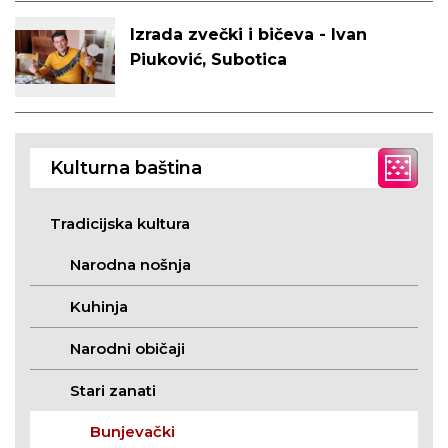
Izrada zvečki i bičeva - Ivan
Piuković, Subotica
Kulturna baština
Tradicijska kultura
Narodna nošnja
Kuhinja
Narodni običaji
Stari zanati
Bunjevački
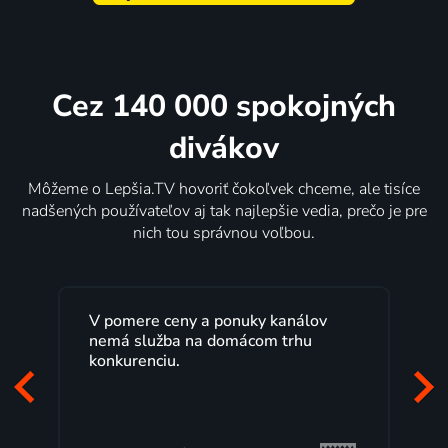
Cez 140 000 spokojných
divákov
Môžeme o Lepšia.TV hovoriť čokoľvek chceme, ale tisíce
nadšených používateľov aj tak najlepšie vedia, prečo je pre
nich tou správnou voľbou.
V pomere ceny a ponuky kanálov
nemá služba na domácom trhu
konkurenciu.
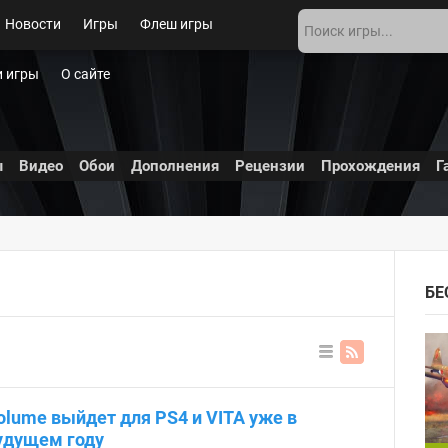
Новости
Игры
Флеш игры
 игры
О сайте
ы
Видео
Обои
Дополнения
Рецензии
Прохождения
Г
БЕ
В
ви
де
olume выйдет для PS4 и VITA уже в
сп
ис
удущем году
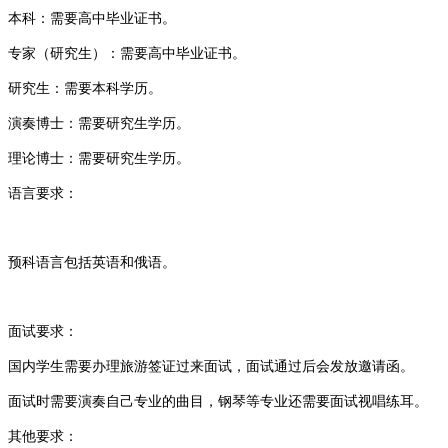
‌本科‌：需要高中毕业证书‌
。
‌专家（研究生）‌：需要高中毕业证书‌
。
‌研究生‌：需要本科学历‌
。
‌演奏博士‌：需要研究生学历‌
。
‌理论博士‌：需要研究生学历‌
。
‌语言要求‌：
预科语言包括英语和俄语
。
‌面试要求‌：
国内学生需要办理旅游签证过来面试，面试通过后会发放邀请函
。
面试时需要演奏自己专业的曲目，钢琴等专业还需要面试视唱练耳
。
‌其他要求‌：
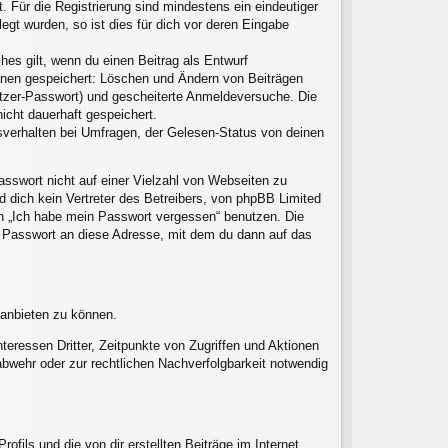
. Für die Registrierung sind mindestens ein eindeutiger
gt wurden, so ist dies für dich vor deren Eingabe
hes gilt, wenn du einen Beitrag als Entwurf
ionen gespeichert: Löschen und Ändern von Beiträgen
utzer-Passwort) und gescheiterte Anmeldeversuche. Die
icht dauerhaft gespeichert.
sverhalten bei Umfragen, der Gelesen-Status von deinen
asswort nicht auf einer Vielzahl von Webseiten zu
 dich kein Vertreter des Betreibers, von phpBB Limited
on „Ich habe mein Passwort vergessen“ benutzen. Die
 Passwort an diese Adresse, mit dem du dann auf das
 anbieten zu können.
eressen Dritter, Zeitpunkte von Zugriffen und Aktionen
wehr oder zur rechtlichen Nachverfolgbarkeit notwendig
fils und die von dir erstellten Beiträge im Internet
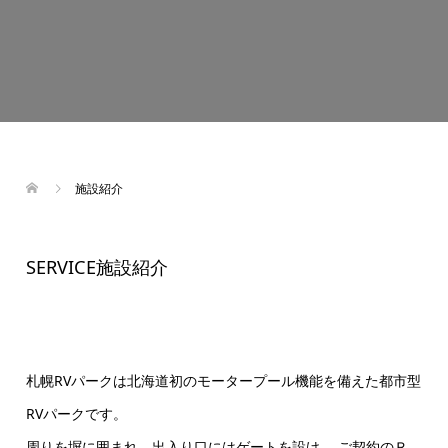
施設紹介
SERVICE
施設紹介
札幌RVパークは北海道初のモータープール機能を備えた都市型
RVパークです。
周りを塀に囲まれ、出入り口にはゲートを設け、 ご契約のＲ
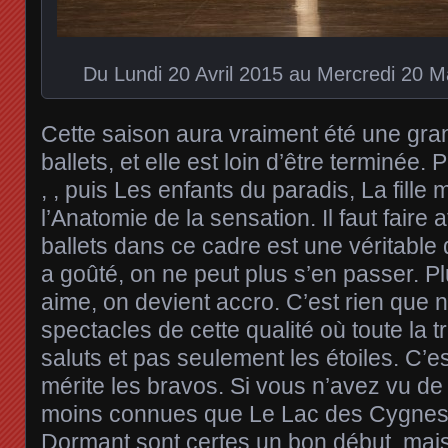
Du Lundi 20 Avril 2015 au Mercredi 20 M
Cette saison aura vraiment été une gra
ballets, et elle est loin d’être terminée.
, , puis Les enfants du paradis, La fille
l’Anatomie de la sensation. Il faut faire a
ballets dans ce cadre est une véritable
a goûté, on ne peut plus s’en passer. Pl
aime, on devient accro. C’est rien que
spectacles de cette qualité où toute la 
saluts et pas seulement les étoiles. C’e
mérite les bravos. Si vous n’avez vu de
moins connues que Le Lac des Cygnes 
Dormant sont certes un bon début, mai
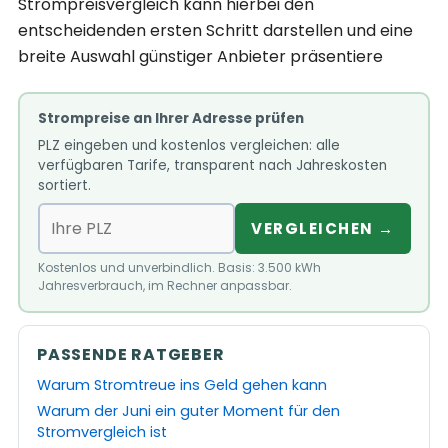
Strompreisvergleich kann hierbei den
entscheidenden ersten Schritt darstellen und eine
breite Auswahl günstiger Anbieter präsentiere
Strompreise an Ihrer Adresse prüfen
PLZ eingeben und kostenlos vergleichen: alle
verfügbaren Tarife, transparent nach Jahreskosten
sortiert.
VERGLEICHEN →
Kostenlos und unverbindlich. Basis: 3.500 kWh
Jahresverbrauch, im Rechner anpassbar.
PASSENDE RATGEBER
Warum Stromtreue ins Geld gehen kann
Warum der Juni ein guter Moment für den
Stromvergleich ist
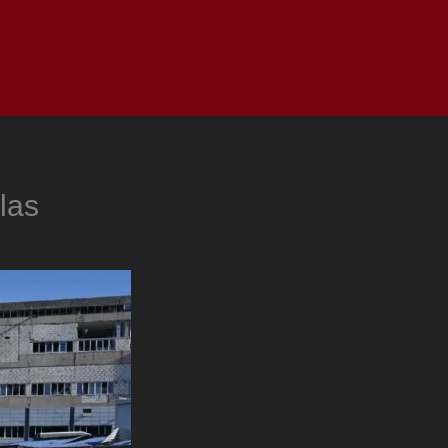
as
Top
Redes
Pauta
Privacy Policy
las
--- --- ---
__Task details__: Set the listing above down again exactly, leaving pictures out.

__Worked solution__:
Izrada zvečki i bičeva - Ivan
Piuković, Subotica
Kulturna baština
Tradicijska kultura
Narodna nošnja
Kuhinja
Narodni običaji
Stari zanati
Bunjevački
Cez 140 000 spokojných
divákov
Môžeme o Lepšia.TV hovoriť čokoľvek chceme, ale tisíce
nadšených používateľov aj tak najlepšie vedia, prečo je pre
nich tou správnou voľbou.
V pomere ceny a ponuky kanálov
nemá služba na domácom trhu
konkurenciu.
Новости
Игры
Флеш игры
 игры
О сайте
ы
Видео
Обои
Дополнения
Рецензии
Прохождения
Г
БЕ
В
ви
де
olume выйдет для PS4 и VITA уже в
сп
ис
удущем году
‌本科‌：需要高中毕业证书‌
。
‌专家（研究生）‌：需要高中毕业证书‌
。
‌研究生‌：需要本科学历‌
。
‌演奏博士‌：需要研究生学历‌
。
‌理论博士‌：需要研究生学历‌
。
‌语言要求‌：
预科语言包括英语和俄语
。
‌面试要求‌：
国内学生需要办理旅游签证过来面试，面试通过后会发放邀请函
。
面试时需要演奏自己专业的曲目，钢琴等专业还需要面试视唱练耳
。
‌其他要求‌：
. Für die Registrierung sind mindestens ein eindeutiger
gt wurden, so ist dies für dich vor deren Eingabe
hes gilt, wenn du einen Beitrag als Entwurf
ionen gespeichert: Löschen und Ändern von Beiträgen
utzer-Passwort) und gescheiterte Anmeldeversuche. Die
icht dauerhaft gespeichert.
sverhalten bei Umfragen, der Gelesen-Status von deinen
asswort nicht auf einer Vielzahl von Webseiten zu
 dich kein Vertreter des Betreibers, von phpBB Limited
on „Ich habe mein Passwort vergessen“ benutzen. Die
 Passwort an diese Adresse, mit dem du dann auf das
 anbieten zu können.
eressen Dritter, Zeitpunkte von Zugriffen und Aktionen
wehr oder zur rechtlichen Nachverfolgbarkeit notwendig
fils und die von dir erstellten Beiträge im Internet
施設紹介
SERVICE
施設紹介
札幌RVパークは北海道初のモータープール機能を備えた都市型
RVパークです。
周りを塀に囲まれ、出入り口にはゲートを設け、 ご契約のＲ
Du Lundi 20 Avril 2015 au Mercredi 20 M
Cette saison aura vraiment été une gra
ballets, et elle est loin d’être terminée.
, , puis Les enfants du paradis, La fille
l’Anatomie de la sensation. Il faut faire a
ballets dans ce cadre est une véritable
a goûté, on ne peut plus s’en passer. Pl
aime, on devient accro. C’est rien que
spectacles de cette qualité où toute la 
saluts et pas seulement les étoiles. C’e
mérite les bravos. Si vous n’avez vu de
moins connues que Le Lac des Cygnes 
Dormant sont certes un bon début, mai
Strompreisvergleich kann hierbei den
entscheidenden ersten Schritt darstellen und eine
breite Auswahl günstiger Anbieter präsentiere
Strompreise an Ihrer Adresse prüfen
PLZ eingeben und kostenlos vergleichen: alle
verfügbaren Tarife, transparent nach Jahreskosten
sortiert.
VERGLEICHEN →
Kostenlos und unverbindlich. Basis: 3.500 kWh
Jahresverbrauch, im Rechner anpassbar.
PASSENDE RATGEBER
Warum Stromtreue ins Geld gehen kann
Warum der Juni ein guter Moment für den
Stromvergleich ist
as
Top
Redes
Pauta
Privacy Policy
las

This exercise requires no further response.